CDU/CSU bloc won 28.5% of the vote, followed by the AfD with

20.5%, said a projection published late on Sunday by ZDF

broadcaster.

The AfD, which looks set to double its score from the

previous vote, saw Sunday's result as only a beginning.

"Our hand remains outstretched to form a government," leader

Alice Weidel told supporters, adding "next time we'll come

first."

MERZ'S JUGGLING ACT

Merz is heading into coalition talks without a strong

negotiating hand. While his CDU/CSU emerged as the largest bloc,

it scored its second worst post-war result.

It remains uncertain whether Merz will need one or two

partners to form a majority, with the fate of smaller parties

unclear in a way that could jumble parliamentary arithmetic.

Another three-way coalition would likely be much more

unwieldy, hampering Germany's ability to show clear leadership.

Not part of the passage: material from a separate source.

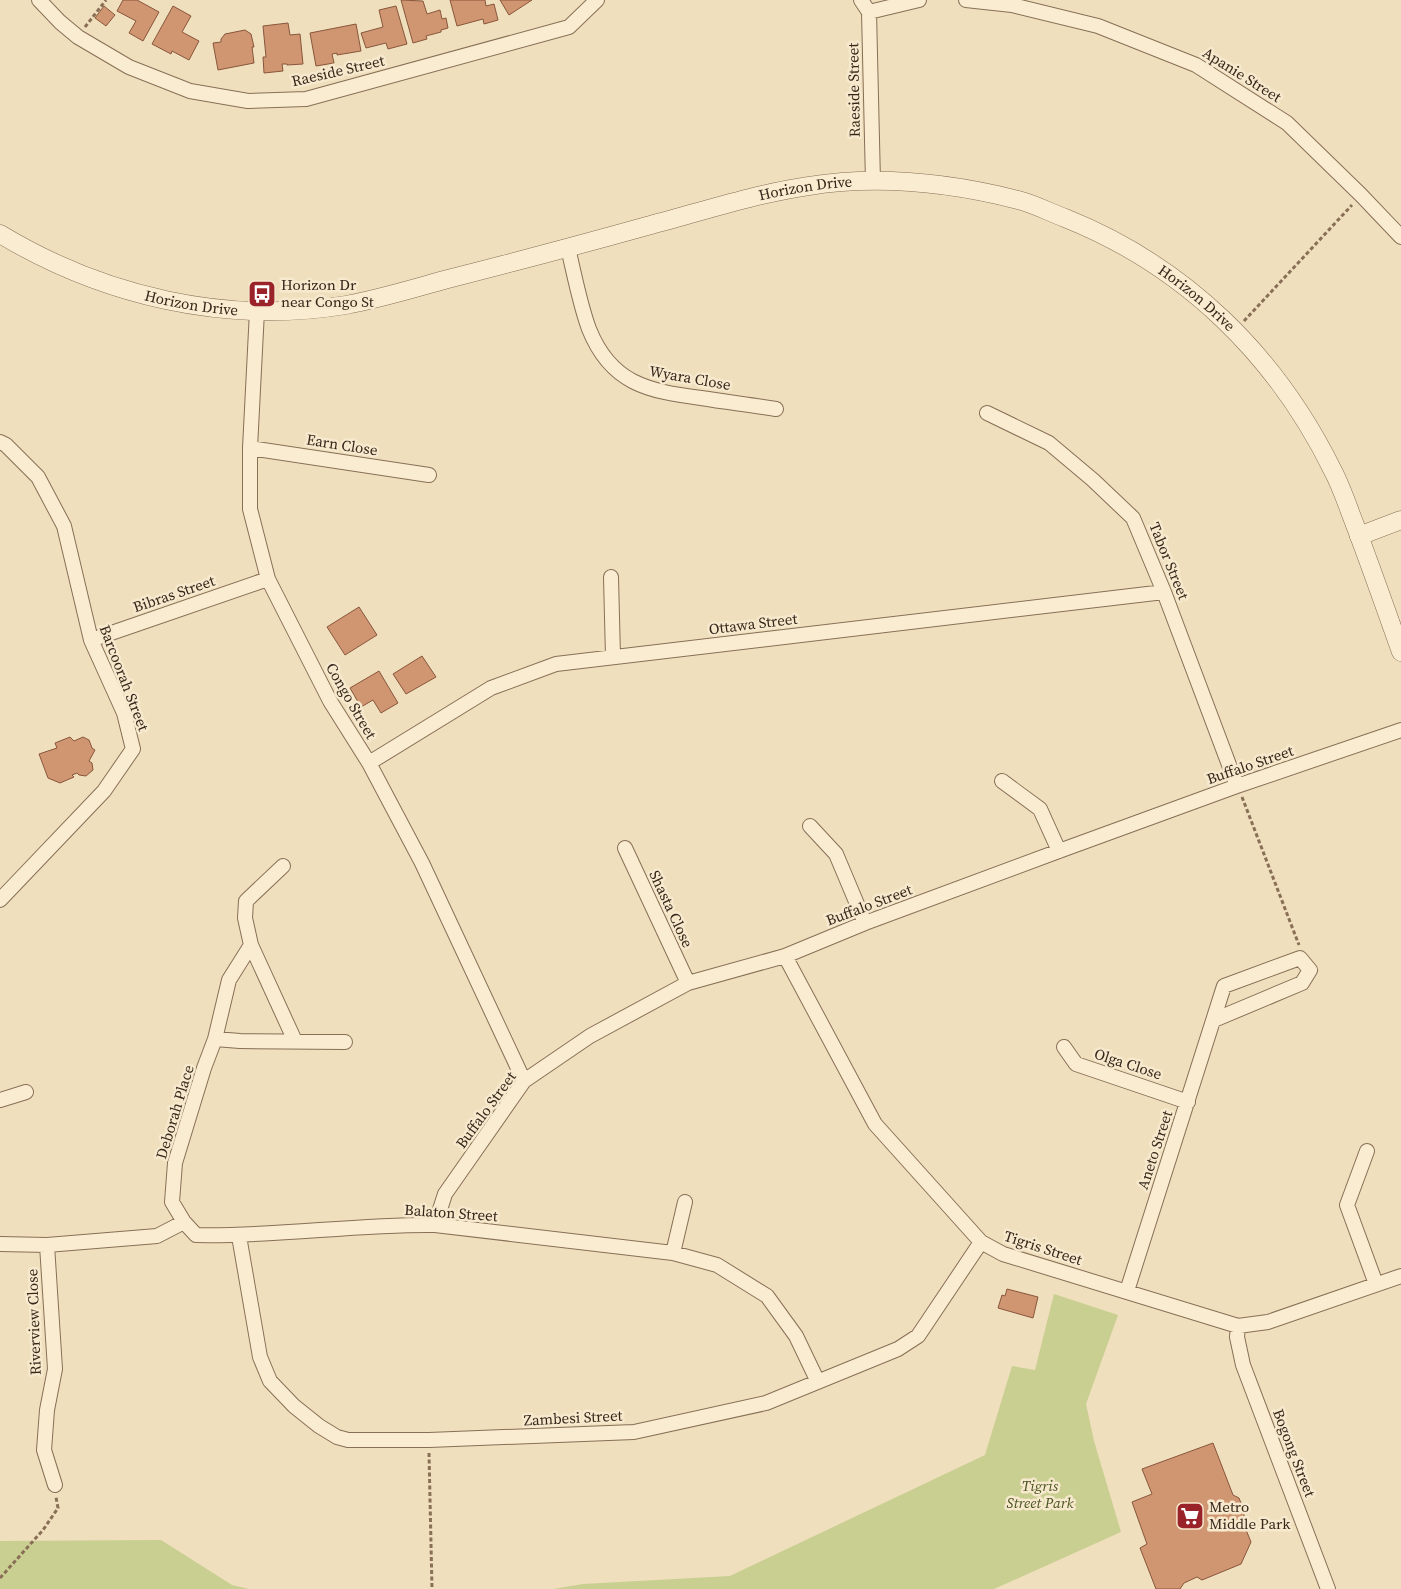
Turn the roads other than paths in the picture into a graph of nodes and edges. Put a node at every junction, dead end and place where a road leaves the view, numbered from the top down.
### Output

Chancellor Scholz's Social Democrats (SPD) tumbled to their

worst result since World War Two, with 16.5% of the vote share,

and Scholz conceding a "bitter" result, according to the ZDF

projection, while the Greens were on 11.8%.

Strong support particularly from younger voters pushed the

far-left Die Linke party to 8.7% of the vote.

The pro-market Free Democrats (FDP) and newcomer Sahra

Wagenknecht Alliance (BSW) party hovered around the 5% threshold

to enter parliament.

"A three-party coalition runs the risk of more muddling

through and more stagnation unless all parties involved realise

that this is the last chance to bring change and to prevent the

AfD from getting stronger," said Carsten Brzeski, global head of

macro at banking group ING.

"As long as the new government does not bring

significant change, foreign investments will also be held back,

weakening Germany's economic outlook."

Voter turnout at 83% was the highest since before

reunification in 1990, according to exit polls. Male voters

tended more towards the right, while female voters showed

stronger support for leftist parties.

CARETAKER SCHOLZ

A brash economic liberal who has shifted the conservatives

to the right, Merz is considered the antithesis of former

conservative Chancellor Angela Merkel, who led Germany for 16

years.

Merz conditionally supports equipping Ukraine with

longer-range Taurus missiles, a step Scholz's government shied

away from, and sees Europe as firmly anchored in NATO.

Sunday's election came after the collapse last November of

Scholz's coalition of his SPD, the Greens and pro-market FDP in

a row over budget spending.

Lengthy coalition talks could leave Scholz in a caretaker

role for months, delaying urgently needed policies to revive the

German economy after two consecutive years of contraction and as

companies struggle against global rivals.

A delay would also create a leadership vacuum in the heart

of Europe even as it deals with a host of challenges such as

Trump threatening a trade war and attempting to fast-track a

ceasefire deal for Ukraine without European involvement.